Now, some information is starting to come out.

Cerf said yesterday that he has enlisted a team of nearly a dozen academics, researchers, and others to look at the effectiveness of the current School Funding Reform Act (SFRA) formula and help him come up with changes.

The court-ordered review of SFRA is already a year late. Cerf said it would come this winter.

And it looks as if the review will be quite extensive, with proposed changes either to the formula itself -- requiring legislative approval -- or to the regulations that dictate how the money is to be spent, Cerf said.

He described the process as very much a work in progress, with few if any models to follow from other states. But he also said budget simulations are being made to test out different ideas.

“What we propose will be unique and distinct,” he said.

The central reform principles would center on what Cerf called the flaws of the current SFRA, which defines a precise mathematical calculation for how much each district should receive, based on specific demographics and needs of children.

“Where we have collectively gone astray is we have talked about how much money each district receives and not about how they spend it,” Cerf said.
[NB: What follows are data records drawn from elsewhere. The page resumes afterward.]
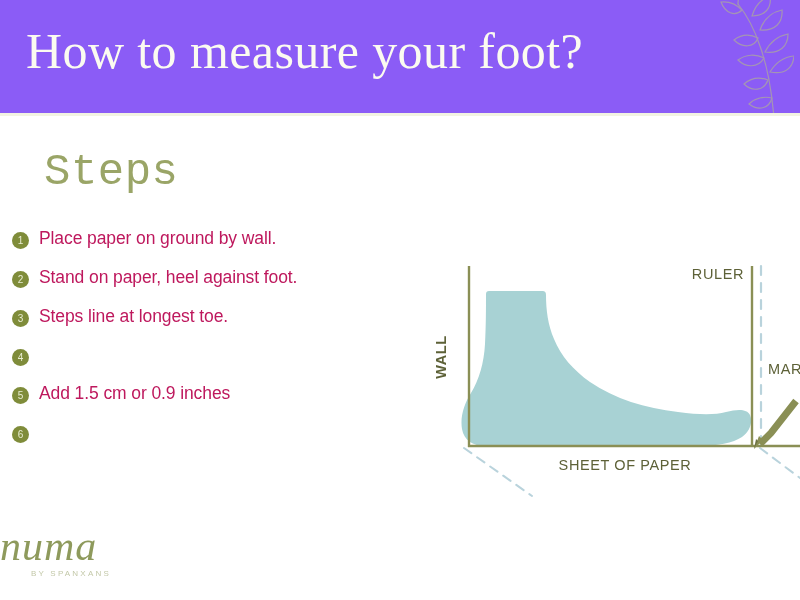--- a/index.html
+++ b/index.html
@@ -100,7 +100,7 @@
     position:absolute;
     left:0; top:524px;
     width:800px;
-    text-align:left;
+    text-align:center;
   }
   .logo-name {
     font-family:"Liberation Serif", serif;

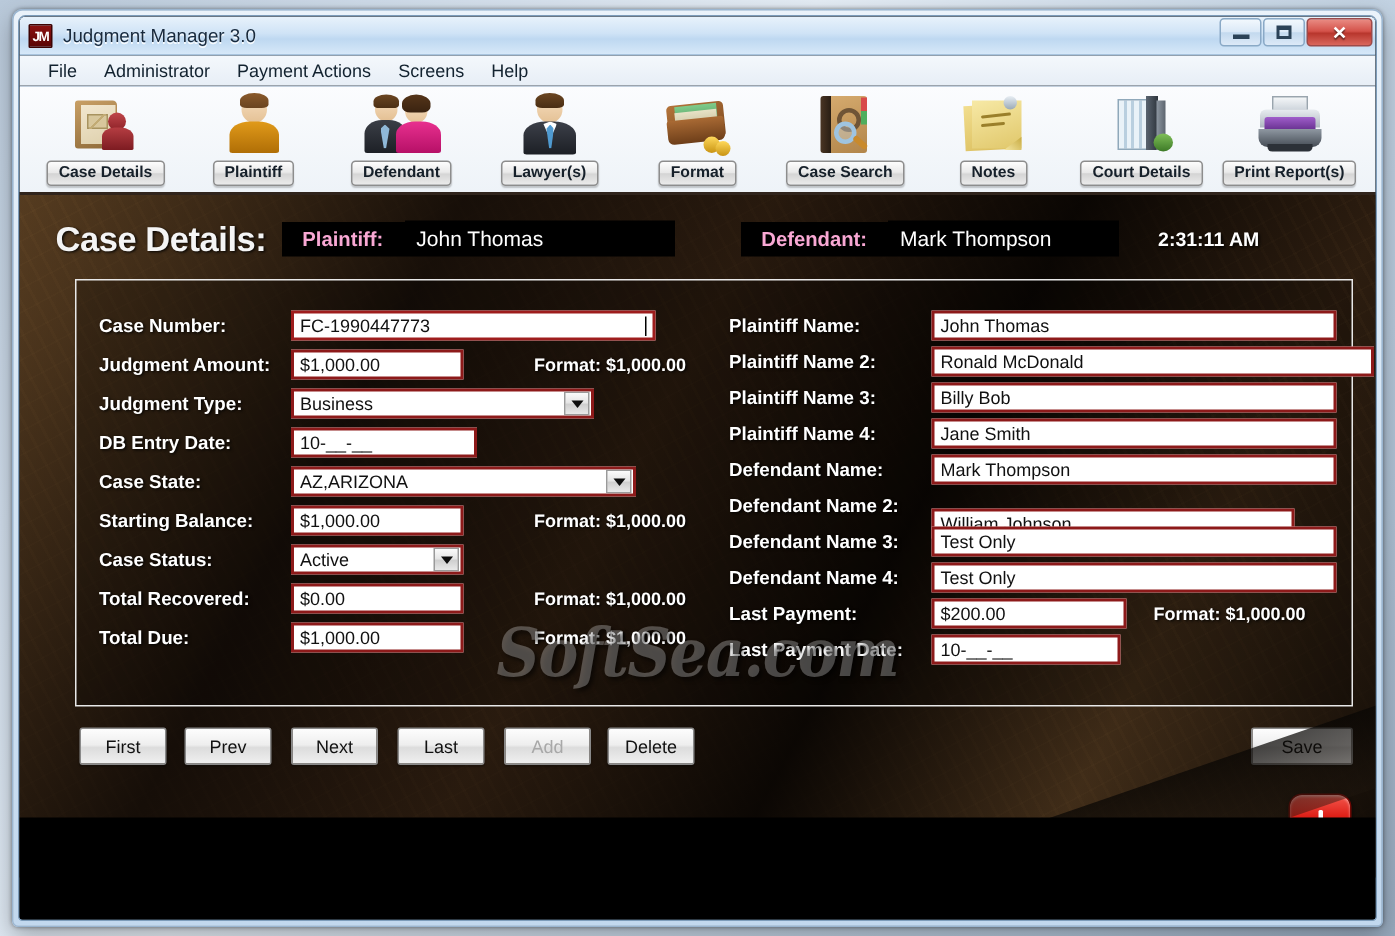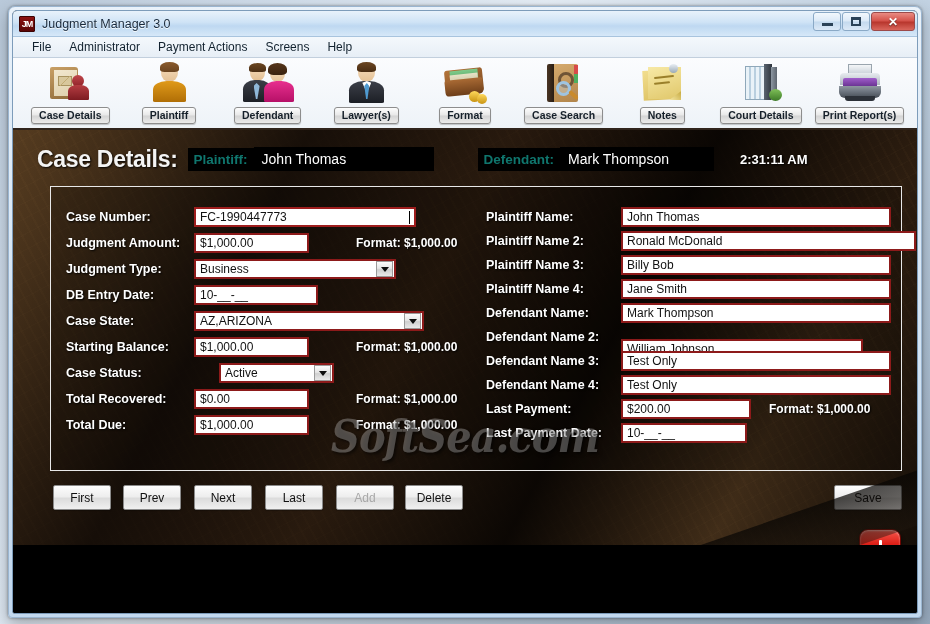--- a/index.html
+++ b/index.html
@@ -138,8 +138,8 @@
     margin-right: 10px;
   }
   .hdr-lbl {
-    color: #0f766e; font-size: 13.5px; font-weight: bold; background: #000;
-    padding: 4px 6px; white-space: nowrap;
+    color: #f9a8d4; font-size: 13.5px; font-weight: bold; background: #000;
+    padding: 4px 14px; white-space: nowrap;
   }
   .hdr-val {
     color: #fff; font-size: 14px; background: #000; padding: 4px 8px;

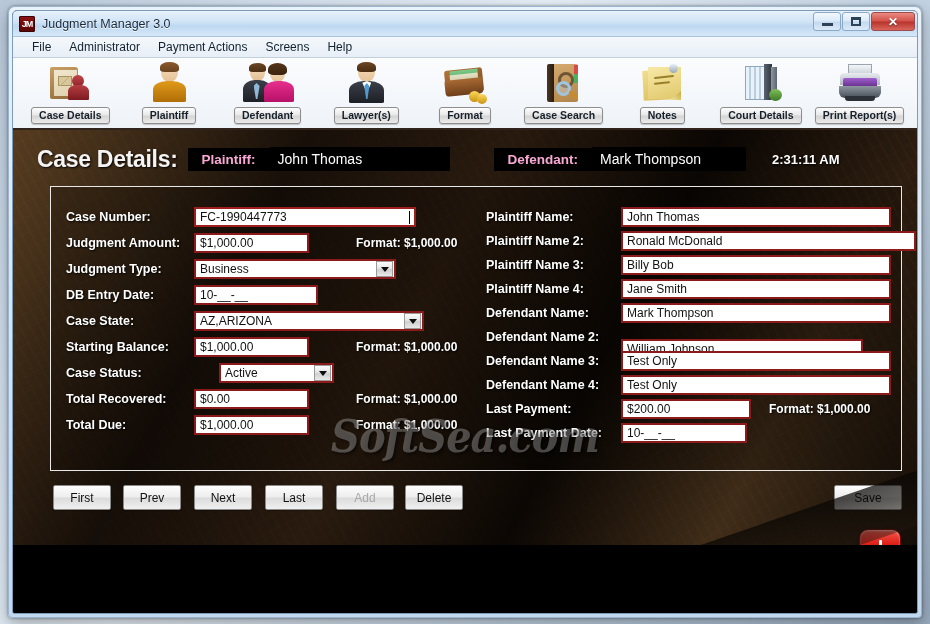--- a/index.html
+++ b/index.html
@@ -385,7 +385,7 @@
         <div id="panel">
             <div class="fld-row" style="left: 0px; top: 20px; width: 840px;">
               <div class="fld-lbl" style="position: absolute; left: 15px;">Case Number:</div>
-              <div class="inp focused" style="position: absolute; left: 143px; width: 222px; justify-content: space-between;">
+              <div class="inp focused" style="position: absolute; left: 143px; width: 243px; justify-content: space-between;">
                 <span>FC-1990447773</span>
                 <span class="caret"></span>
               </div>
He said he would like the money steered much more toward specific programs and reforms. When asked whether he would propose tying at least some funding directly to student achievement, he said that is possible.

“It’s one of the ideas we are considering,” he said.

He stressed the final recommendations will be his, but he has enlisted help from a mix of school funding experts from across the country, most from academia. They are:

·         Sean Corcoran – New York University

·         Eric Hanushek -- Stanford University

·         Brian Jacob – University of Michigan

·         Susanna Loeb – Stanford University

·         Mona Mourshed – McKinsey & Co.

·         Steve Rivkin – Amherst College

·         Marguerite Roza -- University of Washington

·         Cecilia Rouse – Princeton University

·         Jason Willis -- Stockton (CA) Unified School District

Hanushek, Rouse, Loeb, Willis and Corcoran will be paid consultants, providing research for the ultimate report, said department spokesman Justin Barra.

“These are very talented folks, and represent a broad spectrum of thinking,” Cerf said of the group with whom he has met once collectively. “These are hard and knotty problems, and we want to listen to their views.”

Some of the names are notable. Hanushek, a school finance expert with the Hoover Institute at Stanford, is an outspoken critic of school spending patterns, which he says rarely show any correlation to student achievement.

He testified on behalf of the Christie administration in fact-finding hearings about the latest challenge to the Abbott v. Burke school equity rulings. Christie lost that case, and the state was ordered to allot an additional $447 million to the New Jersey's highest poverty districts.

But the fact-finding judge also said Hanushek raised some provocative questions as to what does drive achievement, just not ones applicable to the specific legal challenge.

At the other end of the spectrum is his Stanford colleague Susanna Loeb, who was involved in the development of SFRA three years ago. She testified in New Jersey courts as part of the Abbott litigation, praising SFRA as “an effective and appropriate means for education funding.” Mourshed of McKinsey, the management consulting giant, has done considerable work on effective school systems around the world.

The release of the names comes three days after Sweeney's letter to Cerf demanding details of the process and any consultants or researchers he was enlisting.

Sweeney in the letter called SFRA a fair and collaborative system that was developed through a lengthy and public process, including public hearings and testimony of experts like Loeb.

“I trust that your office will proceed in the same open, transparent manner,” Sweeney wrote Cerf.

The Education Law Center, the Newark advocacy group that has led the Abbott litigation, has been keeping a close eye on the developments. David Sciarra, its executive director, said he was still unclear what Cerf had in mind and questioned if it could be done through the upcoming review of SFRA.

“That by statute is a very limited exercise,” he said. “You can’t change the formula through that; it’s really an updating of its different components . . . The formula itself remains intact.”

Still, he also said that much of what Cerf was talking about in terms of requiring how districts – especially low-performing districts -- spend the money can be done through administrative code and regulation.

“If he has proposals for how the money should be used, he should do it by regulation,” Sciarra said. “He has the authority now to do that.”